START SUPPLIED INFORMATION
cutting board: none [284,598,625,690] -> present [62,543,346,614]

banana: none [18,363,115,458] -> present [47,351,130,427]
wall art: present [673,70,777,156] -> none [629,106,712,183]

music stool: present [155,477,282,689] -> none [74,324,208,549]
END SUPPLIED INFORMATION
START SUPPLIED INFORMATION
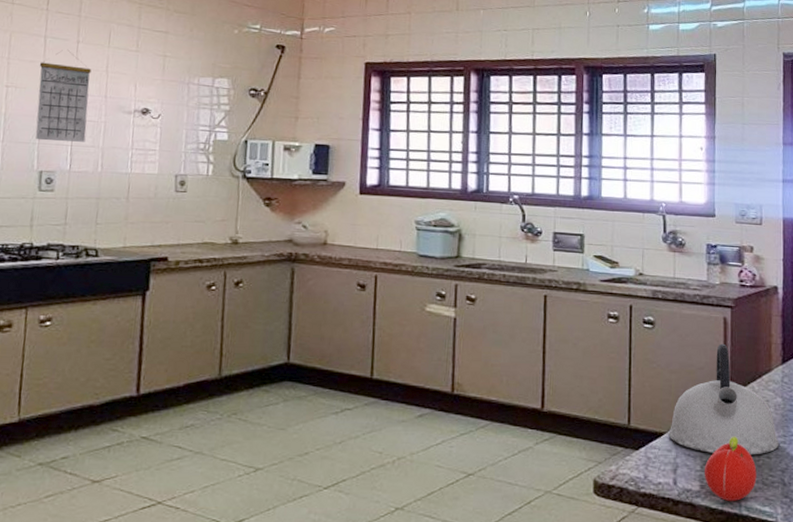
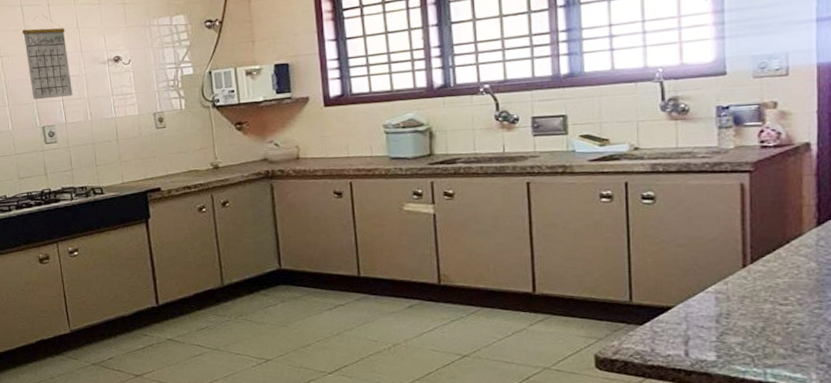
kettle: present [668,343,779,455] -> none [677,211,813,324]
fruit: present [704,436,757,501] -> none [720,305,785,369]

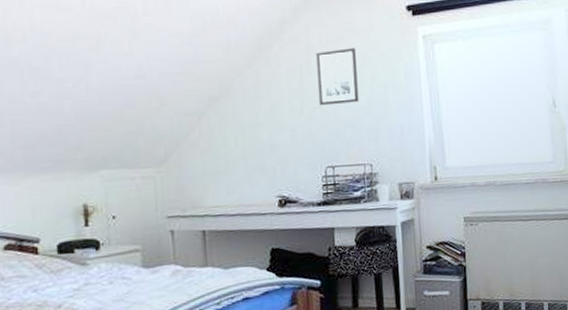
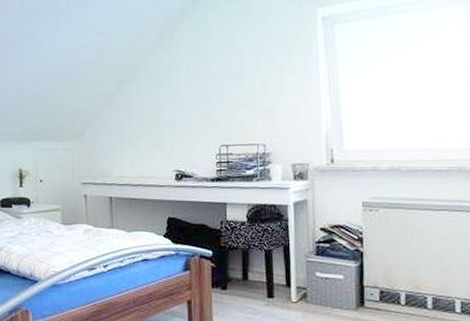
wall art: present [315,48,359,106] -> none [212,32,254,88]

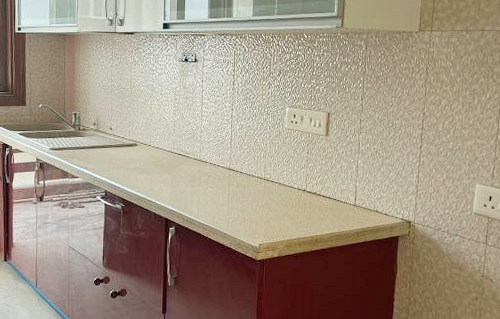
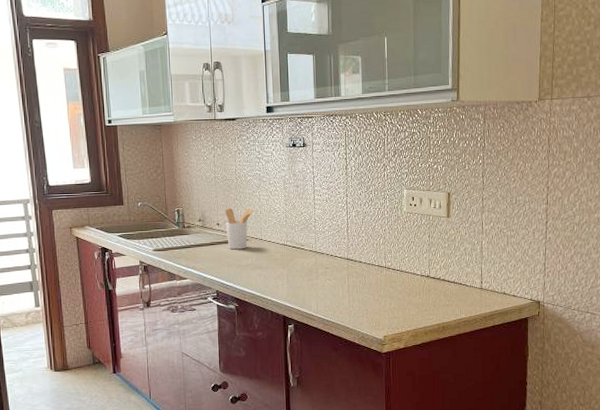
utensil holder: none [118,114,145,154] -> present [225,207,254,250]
END SUPPLIED INFORMATION
START SUPPLIED INFORMATION
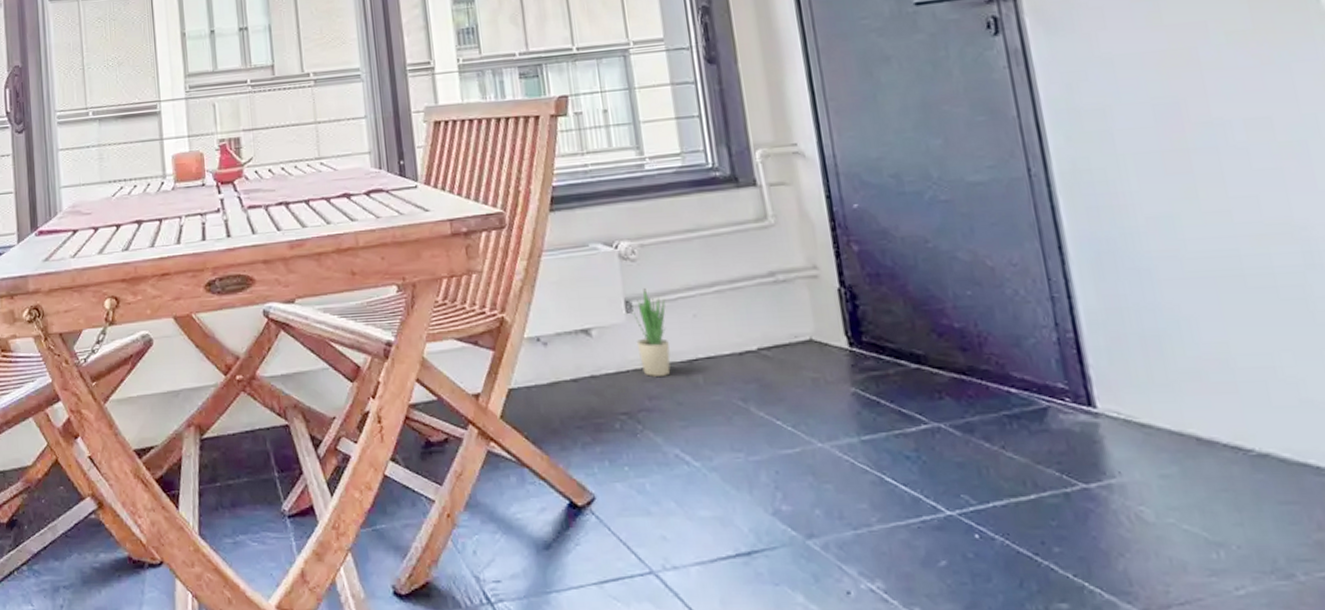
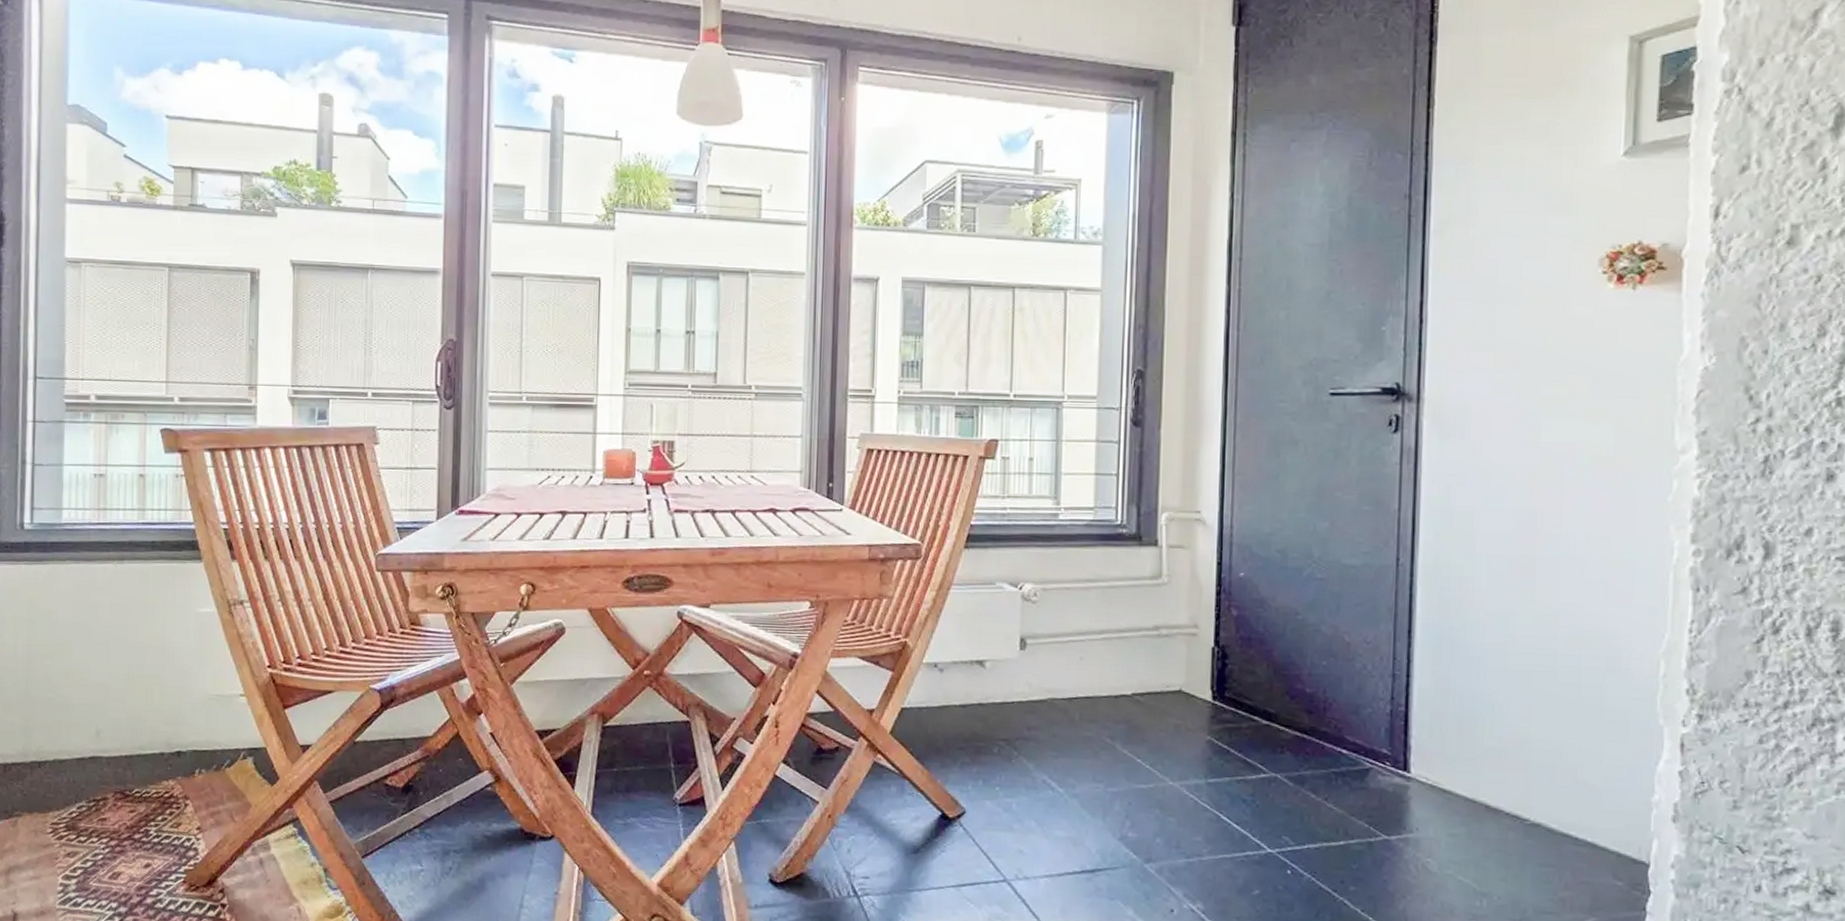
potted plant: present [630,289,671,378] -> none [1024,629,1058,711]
END SUPPLIED INFORMATION
- [THE PROBLEM] Start with the line above containing "kettle: present [668,343,779,455]" and end with the line containing "utensil holder: none". Set down that stretch exactly, without any pictures.

- [SOLUTION TO THE EXERCISE]
kettle: present [668,343,779,455] -> none [677,211,813,324]
fruit: present [704,436,757,501] -> none [720,305,785,369]

wall art: present [315,48,359,106] -> none [212,32,254,88]

utensil holder: none [118,114,145,154] -> present [225,207,254,250]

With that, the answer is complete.